Housebuilder, Vistry Group says that it has had a “very positive start to the year”, following higher than expected Housebuilding completions which helped to drive its pre-tax profit for FY 2021 ahead of original expectations.
Giving an update for the period from January 1 2021 to date, the firm revealed that its private sales rate per site per week during the period was 0.75, 70% up on the equivalent rate for 2020 and a 21% lift on 2019 Pro-forma.
It added that its Housebuilding division was set to deliver around 6,500 completions for its year-end (December 31 2021) - against 2020’s 4,652 - up on its previous expectations. The division’s adjusted gross margin is also set to improve to around 22%. Vistry had previously anticipated FY 2021’s adjusted pre-tax profit to be “at least” £310m. It now expects this to be around £325m.

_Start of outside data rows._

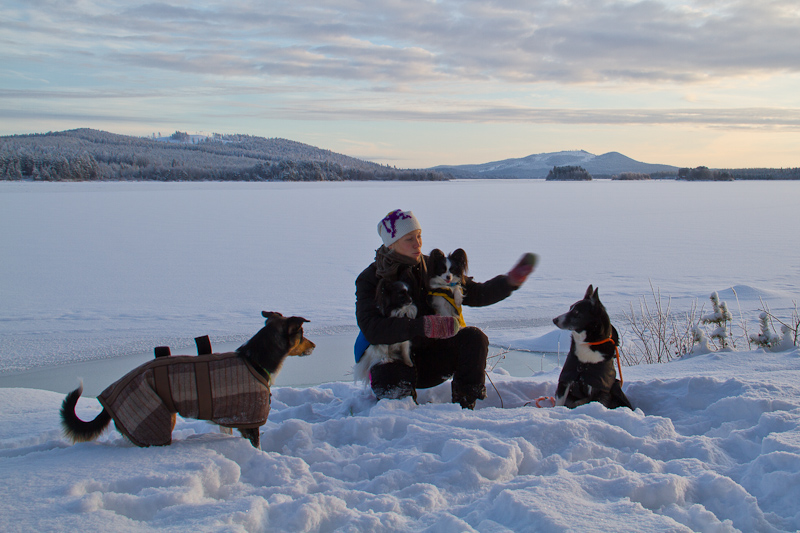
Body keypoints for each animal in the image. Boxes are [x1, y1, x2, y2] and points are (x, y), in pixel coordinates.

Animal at [60, 311, 315, 448]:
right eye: (302, 334)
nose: (314, 345)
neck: (253, 360)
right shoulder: (250, 422)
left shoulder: (229, 419)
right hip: (157, 419)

The Partnerships business also expects to significantly grow its mixed tenure completions at a higher margin for 2021. Vistry said the division was on track to achieve its FY 2022 goals of £1 billion revenue and an adjusted operating margin of 10% plus.
The group’s forward sales position currently stands at £2.7 billion. Its Housebuilding forward sales total £1,490 million with Partnerships’ mixed tenure forward sales totalling £448 million.
Greg Fitzgerald, Vistry’s CEO, said: “It has been a very positive start to the year with strong demand across all areas of our business and our private sales rate increasing to 0.75. As we approach the end of our first half, we anticipate results for the six months will be well ahead of our previous expectations.
“The business is making excellent progress towards its targets of increasing revenues from £728 million last year to £1 billion in FY22 accompanied by operating margin improvement to at least 10%.
“Delivering high-quality homes and excellent customer service remains a top priority for the group. We are pleased to have maintained our 5-star HBF Customer satisfaction rating and continue to make progress, with the group now achieving scores ahead of 2020 levels.”